EPSU calls on authorities to build up our public health care systems and abandon attempts to commercialise health care

Fight COVID-19 7 April 2020 EPSU

April 7th is world health day, and this year it is marked by the first pandemic of the 21st century. The pandemic reveals just how much our health care systems have been undermined by years of cuts, underfunding, understaffing and a lack of investment. EPSU has denounced this for many years and has pointed repeatedly to the consequences on peoples’ health and the well being of staff. Our warnings were ignored by governments. Only recently did the European semester recommendations start demanding governments to provide more funding. These late reactions have had dramatic consequences.

COVID-19 is killing tens of thousands in all European countries. The public health systems were ill-prepared. The pandemic is having a huge toll on public sector workers (in the health sector, in elderly care, in prisons, on firefighters and many more). Almost the entirety of EPSUs membership is regarded as essential, crucial and vital to keep people alive, our economies going and society functioning.

Europe has become the global center of the COVID-19 pandemic. Healthcare staff and eldercare workers are working hard to contain the spread of the virus, putting themselves at risk to protect our communities. Despite the unprecedented efforts to stop the pandemic, many healthcare professionals are at the front line, often without adequate protective equipment. We are lacking masks, testing capacities, respirators, gloves, etc. The number of infections and deaths of healthcare staff is increasing every day.

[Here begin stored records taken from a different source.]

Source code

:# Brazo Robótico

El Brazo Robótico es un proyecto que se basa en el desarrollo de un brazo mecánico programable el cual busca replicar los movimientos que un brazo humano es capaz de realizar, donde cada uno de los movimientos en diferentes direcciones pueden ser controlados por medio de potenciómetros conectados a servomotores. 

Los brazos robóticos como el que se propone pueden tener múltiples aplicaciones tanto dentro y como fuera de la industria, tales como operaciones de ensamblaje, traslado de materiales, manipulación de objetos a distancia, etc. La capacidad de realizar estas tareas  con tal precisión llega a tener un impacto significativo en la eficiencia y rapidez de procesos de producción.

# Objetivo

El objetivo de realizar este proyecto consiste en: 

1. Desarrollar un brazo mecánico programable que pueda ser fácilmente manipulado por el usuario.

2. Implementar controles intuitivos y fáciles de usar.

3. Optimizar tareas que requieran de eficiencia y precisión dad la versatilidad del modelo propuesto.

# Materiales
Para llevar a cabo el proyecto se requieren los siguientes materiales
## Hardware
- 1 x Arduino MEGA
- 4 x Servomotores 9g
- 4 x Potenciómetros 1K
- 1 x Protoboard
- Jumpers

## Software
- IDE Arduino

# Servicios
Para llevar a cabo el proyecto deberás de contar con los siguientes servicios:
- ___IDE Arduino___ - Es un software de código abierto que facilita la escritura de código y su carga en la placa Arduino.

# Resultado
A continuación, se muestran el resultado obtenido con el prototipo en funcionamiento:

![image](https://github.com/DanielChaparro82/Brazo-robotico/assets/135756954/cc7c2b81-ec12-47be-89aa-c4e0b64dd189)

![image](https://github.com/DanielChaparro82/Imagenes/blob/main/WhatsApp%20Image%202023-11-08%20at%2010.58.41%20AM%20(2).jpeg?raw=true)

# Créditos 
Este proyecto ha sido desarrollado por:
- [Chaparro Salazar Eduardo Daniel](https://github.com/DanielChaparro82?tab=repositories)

As a matter of urgency, we want to win the battle against the virus and ensure there is enough capacity in our hospital to treat those infected. Health care staff from doctors to nurses to cleaners are putting in immense effort in this regard. Everyone is appreciative. There is no excuse to put undue burdens on those workers.  Even in times of crisis, adequate working conditions and protection must be ensured. Staff must have breaks and time off between shifts in oredr to be able to carry on in what could be a long-term global crisis. Working in such conditions takes its toll on the psychological health of staff, so appropriate support services must also be put in place. They deserve to work in a environment that is safe. EPSU demands that testing capacity is increased so that all the staff working in our hospitals and in the community have the possibility to be tested for Corona virus.

The spread of Covid-19 is putting pressure on long-term care services, which have for years been underfunded and understaffed. Pre-existing financing and staffing difficulties are being multiplied in the face of the current crisis, which in the worst cases is leading to complete closure of some care centers and other facilities. Therefore we need long-term solutions that recognise our health services and health workers as crucial for our well being and guaranteeing the right to health care. The commercialisation and privatisation of our health services will not deliver this. Those services also need more funding to deal with the many people that are recovering when released from the intensive care units. EPSU calls on governments to continue building up public health systems. That includes valuing the work of those in health care, mostly women, in a correct manner. Decent care deserves decent collective agreements for the ones delivering it. 

Today, we demand a new approach to healthcare provision and funding and that healthcare professionals are treated with respect and they stop enduring the treatment that they have received in the last decade.